Möglicherweise kam es also zum Kurseinbruch, weil die Börse Mytheresas Marktplatz-Modell nicht überzeugt hat. Es ist halt nicht das von Farfetch & Co. Hinter dem „Curated Platform Model“ steht der Versuch, den Distributionszielen der Markenpartner zu entsprechen, ohne den Kuratierungsanspruch aufzugeben, auf dem Mytheresas Markenversprechen basiert. Die Münchner wählen wie bisher die zur Zielgruppe passenden Artikel der Markenpartner aus und verkaufen sie über ihre Plattform. Man ordert nicht Monate im Voraus, sondern bedient sich aus den aktuellen Retail-Kollektionen und wird damit nachlieferfähig. Die Ware bleibt stets Eigentum der Lieferanten. Statt Umsatz wird am Ende eine Provision verbucht. Langfristig sollen bis zu 35% des Volumens über die Curated Platform abgewickelt werden.
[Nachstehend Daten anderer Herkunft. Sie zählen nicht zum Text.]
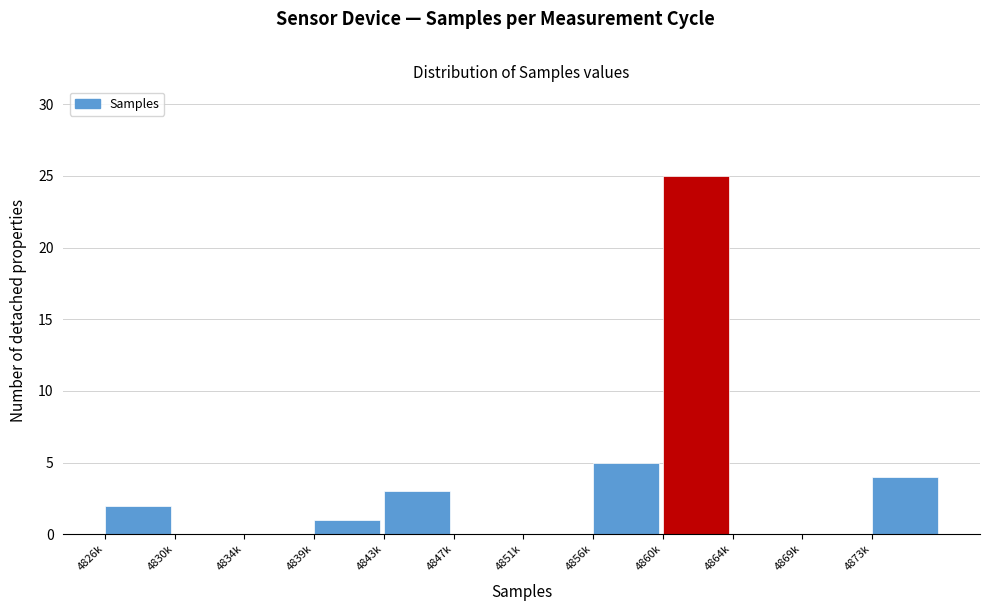

Reading left to right, what are all the values shown in this chart?

4826k=2	4830k=0	4834k=0	4839k=1	4843k=3	4847k=0	4851k=0	4856k=5	4860k=25	4864k=0	4869k=0	4873k=4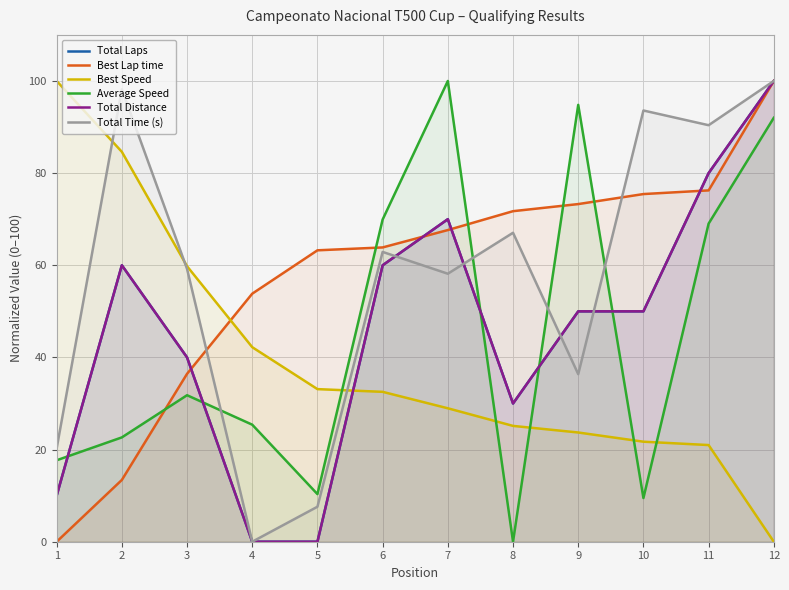

Reading right to left, list all the values displayed in this chart.

Total Laps: 100.0	80.0	50.0	50.0	30.0	70.0	60.0	0.0	0.0	40.0	60.0	10.0
Best Lap time: 100.0	76.2	75.5	73.3	71.7	67.6	63.9	63.2	53.8	36.4	13.4	0.0
Best Speed: 0.0	21.0	21.7	23.7	25.1	29.0	32.5	33.1	42.2	59.8	84.6	100.0
Average Speed: 92.0	69.0	9.5	94.8	0.0	100.0	69.9	10.3	25.4	31.8	22.6	17.7
Total Distance: 100.0	80.0	50.0	50.0	30.0	70.0	60.0	0.0	0.0	40.0	60.0	10.0
Total Time (s): 100.0	90.4	93.6	36.4	67.1	58.2	62.9	7.6	0.0	59.2	98.2	20.3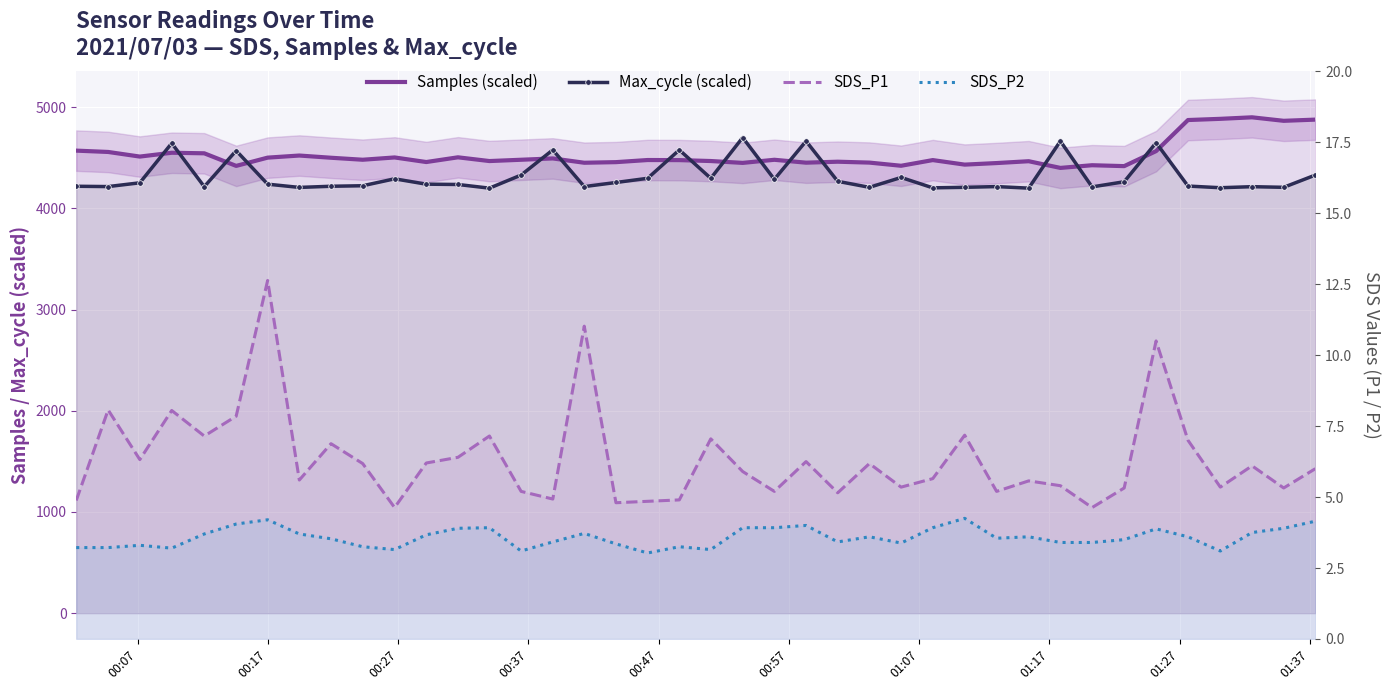

True or false: Max_cycle (scaled) and Samples (scaled) intersect in this chart.

True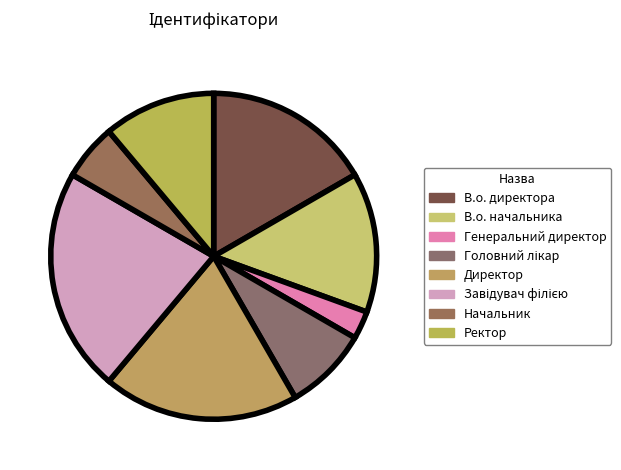

True or false: В.о. начальника accounts for 14% of the total.

True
Es ist ein interessantes Hybrid-Modell, das Mytheresa da versucht. Offen ist, wie die Lieferanten darauf reagieren. Werden sie sich auf ein solches Vermittlungsgeschäft einlassen, bei dem sie nicht das letzte Wort über das Sortiment, aber das volle Risiko haben? Welche der rund 200 Marken werden mitspielen? Wird das für alle Beteiligten ein Zusatzgeschäft oder nur für Mytheresa? Weil bislang reguläres Wholesale-Business durch diese modifizierte Form von Kommissionsgeschäft ersetzt wird? Wie konsequent wird der Einkauf wirklich noch kuratieren? Wird man die Schleusen öffnen für interessierte Marken, die zu kaufen den Buyern vorher nicht in den Sinn gekommen wäre? Oder am Ende Ware durchwinken, die ein Lieferant gerne verkaufen möchte, die aber streng besehen nicht zum Mytheresa-Sortiment passt? Schließlich kostet die ja nichts mehr, verspricht aber Provision.
Sieht man mal von solchen Detailfragen ab: Als Multilabelanbieter muss man auch im Netz seine eigene Marke pflegen. Dazu gehören mit Blick auf die Zielgruppe zusammengestellte Sortimente. Statt mit heute bereits vielfach größeren Plattformen in den Ring zu steigen, hat sich Mytheresa für einen eigenen Weg entschieden.